# What is needed
Reproduce the listing line for line, starting with its first line and continuing through the line that contains "37, 1576, 193]".

* start Material supplied *

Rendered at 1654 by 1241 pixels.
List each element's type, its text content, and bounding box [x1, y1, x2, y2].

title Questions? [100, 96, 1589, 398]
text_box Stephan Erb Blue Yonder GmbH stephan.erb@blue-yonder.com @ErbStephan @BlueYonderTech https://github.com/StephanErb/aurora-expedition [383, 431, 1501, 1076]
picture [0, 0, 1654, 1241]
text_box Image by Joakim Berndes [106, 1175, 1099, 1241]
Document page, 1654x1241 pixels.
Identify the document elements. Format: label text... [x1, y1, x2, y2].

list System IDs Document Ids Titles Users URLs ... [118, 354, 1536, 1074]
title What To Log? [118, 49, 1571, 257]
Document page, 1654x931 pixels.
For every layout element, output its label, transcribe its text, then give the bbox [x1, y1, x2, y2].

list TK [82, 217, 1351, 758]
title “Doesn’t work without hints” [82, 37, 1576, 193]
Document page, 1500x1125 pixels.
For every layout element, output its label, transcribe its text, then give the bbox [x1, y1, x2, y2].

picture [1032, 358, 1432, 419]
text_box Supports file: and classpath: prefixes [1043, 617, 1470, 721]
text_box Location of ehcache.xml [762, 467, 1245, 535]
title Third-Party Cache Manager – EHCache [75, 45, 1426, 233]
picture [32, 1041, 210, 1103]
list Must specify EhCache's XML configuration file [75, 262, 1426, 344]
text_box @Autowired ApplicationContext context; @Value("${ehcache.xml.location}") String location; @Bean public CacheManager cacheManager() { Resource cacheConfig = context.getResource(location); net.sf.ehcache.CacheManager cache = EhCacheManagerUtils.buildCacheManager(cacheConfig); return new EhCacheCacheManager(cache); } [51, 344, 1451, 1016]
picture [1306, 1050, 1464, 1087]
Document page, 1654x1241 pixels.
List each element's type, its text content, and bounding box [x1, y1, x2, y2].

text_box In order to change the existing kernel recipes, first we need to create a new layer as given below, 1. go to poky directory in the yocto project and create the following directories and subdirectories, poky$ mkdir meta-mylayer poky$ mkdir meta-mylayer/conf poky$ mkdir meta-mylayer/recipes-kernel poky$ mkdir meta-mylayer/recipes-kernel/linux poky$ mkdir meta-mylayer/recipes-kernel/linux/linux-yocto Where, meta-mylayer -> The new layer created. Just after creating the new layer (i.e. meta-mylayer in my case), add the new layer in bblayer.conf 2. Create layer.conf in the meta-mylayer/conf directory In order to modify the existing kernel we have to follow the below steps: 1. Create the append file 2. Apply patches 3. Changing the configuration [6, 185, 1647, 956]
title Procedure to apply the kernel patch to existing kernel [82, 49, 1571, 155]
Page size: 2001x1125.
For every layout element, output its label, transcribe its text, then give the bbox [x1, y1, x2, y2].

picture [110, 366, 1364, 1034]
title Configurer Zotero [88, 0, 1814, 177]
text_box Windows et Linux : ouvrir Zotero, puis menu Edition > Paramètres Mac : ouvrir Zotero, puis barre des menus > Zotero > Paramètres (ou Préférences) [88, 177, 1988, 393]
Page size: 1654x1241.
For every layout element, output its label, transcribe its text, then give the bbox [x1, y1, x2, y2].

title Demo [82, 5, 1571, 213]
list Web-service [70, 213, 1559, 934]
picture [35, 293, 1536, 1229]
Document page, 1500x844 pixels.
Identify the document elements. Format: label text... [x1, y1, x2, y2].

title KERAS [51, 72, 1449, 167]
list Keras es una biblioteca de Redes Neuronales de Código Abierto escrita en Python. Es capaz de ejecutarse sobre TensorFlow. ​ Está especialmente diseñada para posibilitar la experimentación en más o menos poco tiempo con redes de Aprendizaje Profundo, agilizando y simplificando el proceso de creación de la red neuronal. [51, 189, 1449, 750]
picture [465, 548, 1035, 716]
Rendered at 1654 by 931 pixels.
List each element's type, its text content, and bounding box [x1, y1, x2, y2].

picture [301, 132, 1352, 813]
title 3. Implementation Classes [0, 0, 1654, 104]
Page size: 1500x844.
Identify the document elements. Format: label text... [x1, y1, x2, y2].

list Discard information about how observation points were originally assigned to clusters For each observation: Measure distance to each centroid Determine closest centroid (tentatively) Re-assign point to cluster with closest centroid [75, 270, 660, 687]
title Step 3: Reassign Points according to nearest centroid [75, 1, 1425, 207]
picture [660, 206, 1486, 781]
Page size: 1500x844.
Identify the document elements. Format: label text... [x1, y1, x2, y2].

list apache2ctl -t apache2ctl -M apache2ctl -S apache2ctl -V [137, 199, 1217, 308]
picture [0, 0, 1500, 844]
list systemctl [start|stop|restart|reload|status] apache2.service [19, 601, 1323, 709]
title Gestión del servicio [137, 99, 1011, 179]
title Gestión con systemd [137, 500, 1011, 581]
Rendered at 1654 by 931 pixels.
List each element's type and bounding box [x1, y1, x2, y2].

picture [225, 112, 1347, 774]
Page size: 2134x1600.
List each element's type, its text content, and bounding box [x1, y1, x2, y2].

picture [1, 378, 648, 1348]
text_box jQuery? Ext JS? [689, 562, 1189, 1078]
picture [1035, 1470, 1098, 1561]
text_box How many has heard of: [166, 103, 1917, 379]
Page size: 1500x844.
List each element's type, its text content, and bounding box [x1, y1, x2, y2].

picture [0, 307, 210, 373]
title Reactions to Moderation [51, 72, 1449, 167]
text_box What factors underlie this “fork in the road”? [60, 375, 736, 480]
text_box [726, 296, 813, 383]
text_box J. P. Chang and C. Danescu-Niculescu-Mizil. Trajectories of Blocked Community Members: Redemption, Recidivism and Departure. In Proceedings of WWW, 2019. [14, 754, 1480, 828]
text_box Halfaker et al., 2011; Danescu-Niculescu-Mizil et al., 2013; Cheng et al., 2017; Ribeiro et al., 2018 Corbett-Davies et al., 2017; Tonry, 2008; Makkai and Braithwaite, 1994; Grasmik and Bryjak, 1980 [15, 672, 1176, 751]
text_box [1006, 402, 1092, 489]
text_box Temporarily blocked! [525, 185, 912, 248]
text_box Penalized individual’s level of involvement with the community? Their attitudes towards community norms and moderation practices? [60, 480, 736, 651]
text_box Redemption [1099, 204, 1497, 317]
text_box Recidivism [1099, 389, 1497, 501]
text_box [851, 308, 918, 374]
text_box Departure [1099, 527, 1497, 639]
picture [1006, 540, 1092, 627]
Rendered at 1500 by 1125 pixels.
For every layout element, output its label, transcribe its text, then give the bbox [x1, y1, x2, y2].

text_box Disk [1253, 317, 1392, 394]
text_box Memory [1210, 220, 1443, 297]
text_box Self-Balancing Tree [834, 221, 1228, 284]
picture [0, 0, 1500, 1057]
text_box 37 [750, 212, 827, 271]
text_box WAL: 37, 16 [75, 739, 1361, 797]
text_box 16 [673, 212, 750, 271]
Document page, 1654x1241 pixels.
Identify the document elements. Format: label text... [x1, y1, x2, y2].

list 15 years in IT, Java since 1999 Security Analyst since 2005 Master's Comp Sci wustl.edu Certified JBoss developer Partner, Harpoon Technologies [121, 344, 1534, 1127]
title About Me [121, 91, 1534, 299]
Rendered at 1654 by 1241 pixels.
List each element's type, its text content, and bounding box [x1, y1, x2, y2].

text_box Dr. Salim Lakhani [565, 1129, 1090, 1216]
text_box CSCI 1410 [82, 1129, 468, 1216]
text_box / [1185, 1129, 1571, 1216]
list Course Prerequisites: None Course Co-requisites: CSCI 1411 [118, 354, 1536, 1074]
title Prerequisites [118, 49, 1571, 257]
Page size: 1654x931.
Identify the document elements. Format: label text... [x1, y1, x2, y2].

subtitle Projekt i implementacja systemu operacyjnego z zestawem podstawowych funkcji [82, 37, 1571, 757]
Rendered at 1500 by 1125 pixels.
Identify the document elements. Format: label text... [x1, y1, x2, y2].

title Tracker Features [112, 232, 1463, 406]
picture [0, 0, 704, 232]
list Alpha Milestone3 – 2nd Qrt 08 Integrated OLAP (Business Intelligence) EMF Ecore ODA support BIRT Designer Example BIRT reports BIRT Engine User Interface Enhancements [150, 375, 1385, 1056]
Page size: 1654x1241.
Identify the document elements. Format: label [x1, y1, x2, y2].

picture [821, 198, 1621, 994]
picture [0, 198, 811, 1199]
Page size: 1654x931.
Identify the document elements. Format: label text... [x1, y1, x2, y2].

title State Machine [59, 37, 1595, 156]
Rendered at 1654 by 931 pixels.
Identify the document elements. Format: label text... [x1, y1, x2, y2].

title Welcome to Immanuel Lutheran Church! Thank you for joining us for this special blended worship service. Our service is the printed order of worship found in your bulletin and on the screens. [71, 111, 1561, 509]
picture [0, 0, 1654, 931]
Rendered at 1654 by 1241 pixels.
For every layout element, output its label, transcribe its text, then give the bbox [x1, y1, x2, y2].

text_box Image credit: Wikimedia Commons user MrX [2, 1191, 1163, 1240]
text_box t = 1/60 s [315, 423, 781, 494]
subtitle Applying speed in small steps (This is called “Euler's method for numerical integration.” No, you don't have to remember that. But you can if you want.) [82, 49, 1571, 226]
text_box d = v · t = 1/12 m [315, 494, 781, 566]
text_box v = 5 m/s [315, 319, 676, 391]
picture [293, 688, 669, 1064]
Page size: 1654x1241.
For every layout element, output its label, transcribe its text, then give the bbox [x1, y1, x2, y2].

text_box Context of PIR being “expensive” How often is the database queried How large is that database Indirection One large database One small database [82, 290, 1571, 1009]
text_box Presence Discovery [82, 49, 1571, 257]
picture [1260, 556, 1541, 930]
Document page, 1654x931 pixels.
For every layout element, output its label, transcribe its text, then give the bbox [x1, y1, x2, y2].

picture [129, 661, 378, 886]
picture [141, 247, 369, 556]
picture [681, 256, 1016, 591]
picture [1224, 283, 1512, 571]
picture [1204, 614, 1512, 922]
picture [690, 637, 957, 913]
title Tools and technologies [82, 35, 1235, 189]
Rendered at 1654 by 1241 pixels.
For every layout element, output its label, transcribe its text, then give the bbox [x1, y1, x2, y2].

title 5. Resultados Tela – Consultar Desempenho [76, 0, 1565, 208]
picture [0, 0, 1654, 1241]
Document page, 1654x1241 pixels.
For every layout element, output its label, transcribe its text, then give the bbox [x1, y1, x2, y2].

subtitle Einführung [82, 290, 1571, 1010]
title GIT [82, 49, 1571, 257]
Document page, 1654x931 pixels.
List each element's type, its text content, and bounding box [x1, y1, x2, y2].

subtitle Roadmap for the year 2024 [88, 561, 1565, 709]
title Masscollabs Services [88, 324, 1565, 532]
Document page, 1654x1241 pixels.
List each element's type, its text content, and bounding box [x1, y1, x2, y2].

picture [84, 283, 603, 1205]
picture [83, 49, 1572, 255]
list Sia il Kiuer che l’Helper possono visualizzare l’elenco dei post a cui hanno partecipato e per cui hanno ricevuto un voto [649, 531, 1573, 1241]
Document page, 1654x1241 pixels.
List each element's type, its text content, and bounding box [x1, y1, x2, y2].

* end Material supplied *

# Task solution
Rendered at 1654 by 1241 pixels.
List each element's type, its text content, and bounding box [x1, y1, x2, y2].

title Questions? [100, 96, 1589, 398]
text_box Stephan Erb Blue Yonder GmbH stephan.erb@blue-yonder.com @ErbStephan @BlueYonderTech https://github.com/StephanErb/aurora-expedition [383, 431, 1501, 1076]
picture [0, 0, 1654, 1241]
text_box Image by Joakim Berndes [106, 1175, 1099, 1241]
Document page, 1654x1241 pixels.
Identify the document elements. Format: label text... [x1, y1, x2, y2].

list System IDs Document Ids Titles Users URLs ... [118, 354, 1536, 1074]
title What To Log? [118, 49, 1571, 257]
Document page, 1654x931 pixels.
For every layout element, output its label, transcribe its text, then give the bbox [x1, y1, x2, y2].

list TK [82, 217, 1351, 758]
title “Doesn’t work without hints” [82, 37, 1576, 193]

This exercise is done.